Virgil clutches his chest. “Jesus on ice skates, ya little gremlin! I thought I was gonna meet my maker.”

“You honk that thing again,” Coach Duff says from across the rink, “and you’ll be resurfacing the ice with a kid’s snow shovel for the rest of your damn life.”

Virgil glares at him with the elegance of a man twice his age and half his patience. “Relax, Duff. You’re just mad no one wants to ride on your shoulders.”

“Because I’m not a motorized deathtrap.”

Pru looks mortified. “Did everyone sign the release form?”

The banter flies, the kids lose their minds, and I… I actually feel good. Relaxed, even.

No pressure. No scouts. No plays to memorize or stat sheets to stress over.

Just… joy.

Pure, chaotic, juvenile joy.

The event winds down slower than I expect. The rink’s gone from chaos to calm—just a few kids skating lazy circles, their parents wrangling gear, Coach Duff nursing a juice box like it’s a post-game beer.

I should be tired. My back’s killing me from tying a million skates, and I’m pretty sure one kid sneezed directly into my mouth. But I feel… good.

Like really good.

Joely’s over by the snack table, deep in conversation with Madeline and my mom. She’s laughing again, and even though I’m too far away to hear, I know it’s that breathy kind of laugh she does when she’s flustered but flattered. She tucks a piece of hair behind her ear, then catches me watching and gives me a shy little wave.

And just like that, I’m wrecked.

I lean against the boards, arms crossed, heart doing that stupid drumroll thing it always does when she’s around.

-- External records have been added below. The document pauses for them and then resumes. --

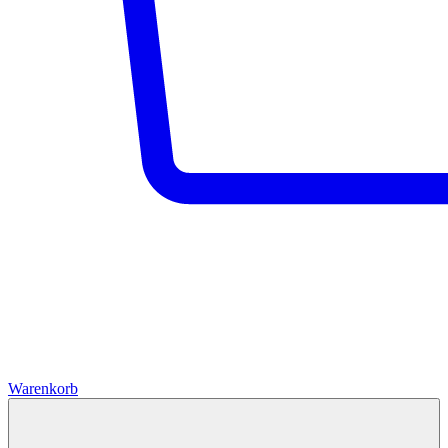
Warenkorb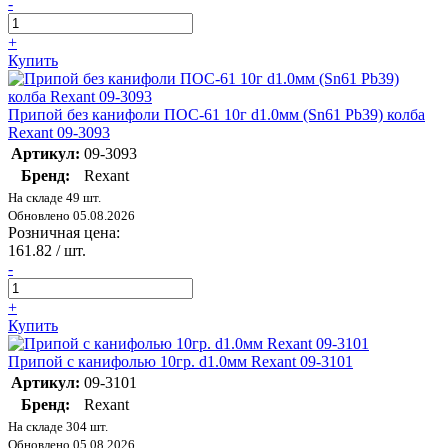
-
+
Купить
Припой без канифоли ПОС-61 10г d1.0мм (Sn61 Pb39) колба
Rexant 09-3093
Артикул:
09-3093
Бренд:
Rexant
На складе 49 шт.
Обновлено 05.08.2026
Розничная цена:
161.82
/ шт.
-
+
Купить
Припой с канифолью 10гр. d1.0мм Rexant 09-3101
Артикул:
09-3101
Бренд:
Rexant
На складе 304 шт.
Обновлено 05.08.2026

This day wasn’t about my contract. Or impressing Coach. Or stacking points.

It was about the kids.

And it was about her. About how a normal life can bring joy in the little things.

I glance down the line of locker room doors and see a row of tiny hockey sticks leaned up against the wall, each one labeled with names written in crooked Sharpie. Tommy. Devon. Ellie. Max.

One of them, maybe all of them, could be great.

Hell, even if they’re not, I still want them to love the game. To believe in themselves the way nobody really taught me to. Not until Joely.

I hear Coach Duff’s voice in my head from earlier this season: Figure out who you are when the cheering stops. That’s what matters.

Well, damn.

I might actually be figuring it out.

I want this. The chaos. The noise. The mess.

But more than anything, I want purpose .

Skating with these kids… it’s the first time in months I didn’t feel like a screw-up. Like I was spiraling or flailing or just trying to stay relevant.

This was me. Whole. Grounded. Maybe even a little happy.

A hand claps my back. Virgil. “You did good today, kid.”

“Thanks,” I murmur.

“Didn’t think you had it in you. Guess I was wrong.”

“You’re wrong a lot.”

He grunts, then hands me a beat-up beanie. “One of the kids dropped it. Said it was their ‘lucky hat.’ Wanted you to have it.”

I stare at it like it might bite me.

“That a problem?” Virgil grumbles.

“No. Just—no one’s ever called me lucky before.”

He shrugs. “Then maybe it’s time they start.”

I look back over at Joely.

Maybe it is.

Yeah, I want this. All of it. Her. This town. This chaos. Maybe for good.